The Berlage

Session Room K

Plywood in the Designed World

Christopher Wilk

Plywood is one of the most ubiquitous yet, at the same time, overlooked materials in architectural andindustrial design. It has a fascinating history that, until very recently, has been little known or understood.  Adding to the confusion, most of what is published in print and online is inaccurate. This lecture will look at the development and use of plywood in many fields of design while also demonstrating that, from the 19thcentury to the present day, cultural attitudes to the material have been instrumental in decisions to make use of the material, even if its presence was often hidden. In technological terms, plywood is a simple material made only of wood veneers and glue. What has changed most is that its 19th century reputation as a cheap material was largely eradicated by its proven success as a material in the fastest of aeroplanes, first before the First World War, and then especially during the Second World War.Plywood’s use as an architectural material depended upon the 1930s invention of synthetic resin glues that enabled waterproof plywood to be sold for the first time. Plywood’s image was transformed in the post-World War II period from a cheap wood substitute to a high-tech miracle material from which factory-made housing could be produced. It entered the home after the war in both domestic furniture and as a material perfectly adaptable to DIY home improvements. After a period of decline, plywood is now more popular than it has been since the 1980s owing to its suitability to digital cutting and moulding, its perception as a ‘natural’ wood, and by its marketing as a sustainable material.

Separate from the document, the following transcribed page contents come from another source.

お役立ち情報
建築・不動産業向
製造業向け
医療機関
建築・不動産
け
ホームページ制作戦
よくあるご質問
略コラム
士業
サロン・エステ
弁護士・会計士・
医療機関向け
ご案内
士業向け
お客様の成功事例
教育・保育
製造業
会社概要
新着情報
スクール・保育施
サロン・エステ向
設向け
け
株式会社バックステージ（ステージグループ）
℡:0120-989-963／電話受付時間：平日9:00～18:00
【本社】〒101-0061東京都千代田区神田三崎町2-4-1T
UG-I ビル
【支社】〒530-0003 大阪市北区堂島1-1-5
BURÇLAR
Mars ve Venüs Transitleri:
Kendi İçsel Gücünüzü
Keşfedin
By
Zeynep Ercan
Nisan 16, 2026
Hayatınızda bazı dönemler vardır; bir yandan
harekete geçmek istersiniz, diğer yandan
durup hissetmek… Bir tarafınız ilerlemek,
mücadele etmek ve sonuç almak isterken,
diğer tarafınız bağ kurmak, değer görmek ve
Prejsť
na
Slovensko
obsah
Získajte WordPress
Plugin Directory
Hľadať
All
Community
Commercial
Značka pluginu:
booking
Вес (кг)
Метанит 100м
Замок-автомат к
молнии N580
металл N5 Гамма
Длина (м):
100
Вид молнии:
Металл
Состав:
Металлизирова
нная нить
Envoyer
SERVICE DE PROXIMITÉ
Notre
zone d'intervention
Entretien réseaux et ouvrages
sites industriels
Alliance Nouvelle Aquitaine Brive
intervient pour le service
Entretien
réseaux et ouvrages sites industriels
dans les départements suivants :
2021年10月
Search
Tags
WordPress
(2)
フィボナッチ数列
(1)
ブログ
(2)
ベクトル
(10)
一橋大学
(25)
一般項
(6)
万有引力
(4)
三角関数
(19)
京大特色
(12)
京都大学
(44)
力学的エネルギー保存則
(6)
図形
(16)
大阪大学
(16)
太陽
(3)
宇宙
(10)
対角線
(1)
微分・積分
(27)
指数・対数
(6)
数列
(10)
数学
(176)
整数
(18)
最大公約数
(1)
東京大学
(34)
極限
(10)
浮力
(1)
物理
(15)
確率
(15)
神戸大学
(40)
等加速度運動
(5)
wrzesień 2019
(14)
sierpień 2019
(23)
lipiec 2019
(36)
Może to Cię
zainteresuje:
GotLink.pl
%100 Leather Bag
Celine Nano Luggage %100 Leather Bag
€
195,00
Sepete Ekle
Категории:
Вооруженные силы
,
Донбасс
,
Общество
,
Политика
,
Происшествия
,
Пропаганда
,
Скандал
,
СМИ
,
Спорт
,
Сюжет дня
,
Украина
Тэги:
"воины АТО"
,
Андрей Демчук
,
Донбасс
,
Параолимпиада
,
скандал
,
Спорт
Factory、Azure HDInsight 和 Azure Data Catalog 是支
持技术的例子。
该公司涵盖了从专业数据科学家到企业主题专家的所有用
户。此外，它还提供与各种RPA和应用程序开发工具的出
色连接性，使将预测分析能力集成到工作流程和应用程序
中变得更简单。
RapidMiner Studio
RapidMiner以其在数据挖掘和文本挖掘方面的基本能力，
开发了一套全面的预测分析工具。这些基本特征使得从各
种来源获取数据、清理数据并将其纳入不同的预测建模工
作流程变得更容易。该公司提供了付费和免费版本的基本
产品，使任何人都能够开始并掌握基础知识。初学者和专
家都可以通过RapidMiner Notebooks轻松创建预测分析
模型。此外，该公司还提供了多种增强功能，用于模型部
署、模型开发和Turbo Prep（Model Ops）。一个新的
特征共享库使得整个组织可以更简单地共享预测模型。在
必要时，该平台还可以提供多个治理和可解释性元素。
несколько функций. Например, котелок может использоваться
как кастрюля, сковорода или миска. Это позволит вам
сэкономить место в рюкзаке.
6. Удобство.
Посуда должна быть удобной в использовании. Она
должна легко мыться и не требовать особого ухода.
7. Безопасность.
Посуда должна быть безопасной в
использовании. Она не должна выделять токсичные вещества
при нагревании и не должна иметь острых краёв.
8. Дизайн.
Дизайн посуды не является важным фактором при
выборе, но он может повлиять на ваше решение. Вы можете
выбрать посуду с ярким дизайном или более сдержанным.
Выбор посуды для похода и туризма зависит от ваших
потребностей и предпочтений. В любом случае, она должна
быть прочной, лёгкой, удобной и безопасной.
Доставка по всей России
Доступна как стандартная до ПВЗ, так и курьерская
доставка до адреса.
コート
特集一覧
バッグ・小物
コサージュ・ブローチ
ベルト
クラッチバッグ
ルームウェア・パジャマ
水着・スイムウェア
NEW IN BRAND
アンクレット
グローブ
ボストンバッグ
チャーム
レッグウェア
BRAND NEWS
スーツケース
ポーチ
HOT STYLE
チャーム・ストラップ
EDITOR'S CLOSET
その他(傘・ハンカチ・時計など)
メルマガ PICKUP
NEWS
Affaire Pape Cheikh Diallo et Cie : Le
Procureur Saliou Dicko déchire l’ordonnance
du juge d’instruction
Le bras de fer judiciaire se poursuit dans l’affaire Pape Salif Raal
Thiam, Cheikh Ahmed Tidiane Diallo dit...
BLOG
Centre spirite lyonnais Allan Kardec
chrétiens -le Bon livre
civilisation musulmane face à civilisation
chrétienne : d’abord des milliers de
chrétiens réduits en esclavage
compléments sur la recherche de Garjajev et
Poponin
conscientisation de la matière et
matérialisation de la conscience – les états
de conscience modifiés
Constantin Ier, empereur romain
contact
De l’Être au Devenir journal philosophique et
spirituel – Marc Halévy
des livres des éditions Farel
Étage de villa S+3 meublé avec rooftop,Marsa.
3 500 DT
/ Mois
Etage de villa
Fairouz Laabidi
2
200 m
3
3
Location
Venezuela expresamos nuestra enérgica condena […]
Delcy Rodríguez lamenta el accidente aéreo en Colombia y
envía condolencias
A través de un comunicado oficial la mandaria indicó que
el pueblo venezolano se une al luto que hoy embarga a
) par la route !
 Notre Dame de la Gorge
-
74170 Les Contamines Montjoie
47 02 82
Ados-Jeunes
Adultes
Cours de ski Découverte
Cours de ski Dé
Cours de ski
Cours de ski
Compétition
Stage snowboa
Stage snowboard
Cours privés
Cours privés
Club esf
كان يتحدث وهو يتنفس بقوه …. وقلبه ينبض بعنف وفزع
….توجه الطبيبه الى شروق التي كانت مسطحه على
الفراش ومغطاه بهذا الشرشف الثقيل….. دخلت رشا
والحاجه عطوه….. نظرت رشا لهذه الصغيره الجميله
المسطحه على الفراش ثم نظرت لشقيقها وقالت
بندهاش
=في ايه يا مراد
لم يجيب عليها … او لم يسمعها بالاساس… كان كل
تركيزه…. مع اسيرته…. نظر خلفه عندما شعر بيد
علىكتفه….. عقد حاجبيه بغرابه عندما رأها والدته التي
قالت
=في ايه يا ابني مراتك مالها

Christopher Wilk is Keeper of Furniture, Textiles and Fashion at the V&A, leading one of five curatorial departments at the world’s oldest museum of design (founded 1852).  Before the V&A he worked at the Museum of Modern Art, New York (Architecture and Design) and at the Brooklyn Museum (Decorative Arts).In addition to being Chief Curator of the V&A’s British Galleries 1500-1900 (3400 sq. m. of gallery space, earning the V&A the Museum of the Year award), he created the V&A’s Frank Lloyd Wright Gallery (now closed) and conceived the museum’s Furniture Galleries, which tell the story of the materials and techniques of furniture from the late medieval period to the present day. His exhibitions have included ‘Marcel Breuer: Furniture and Interiors’ (MoMA, 1981), ‘Modernism: Designing a New World 1914-1939 (V&A, 2006) and, most recently, ‘Plywood: a material story’ (V&A, 2017). In addition to books on Marcel Breuer, Modernism and Plywood, associated with exhibitions, he authored Thonet: 150 Years of Furniture (Barron’s, 1980) and Frank Lloyd Wright: the Kaufmann Office (V&A, 1993). He also edited and contributed to Western Furniture 1350-the present day (V&A, 1996), and (with Nick Humphrey) The British Galleries: a study in museology (V&A, 2002).  His current research focuses on anti-Europeanism in Britain arising from a major gift of Art Nouveau furniture to the V&A in 1901 and also the 1930s Surrealist furniture and interiors commissioned by the British patron and poet Edward James.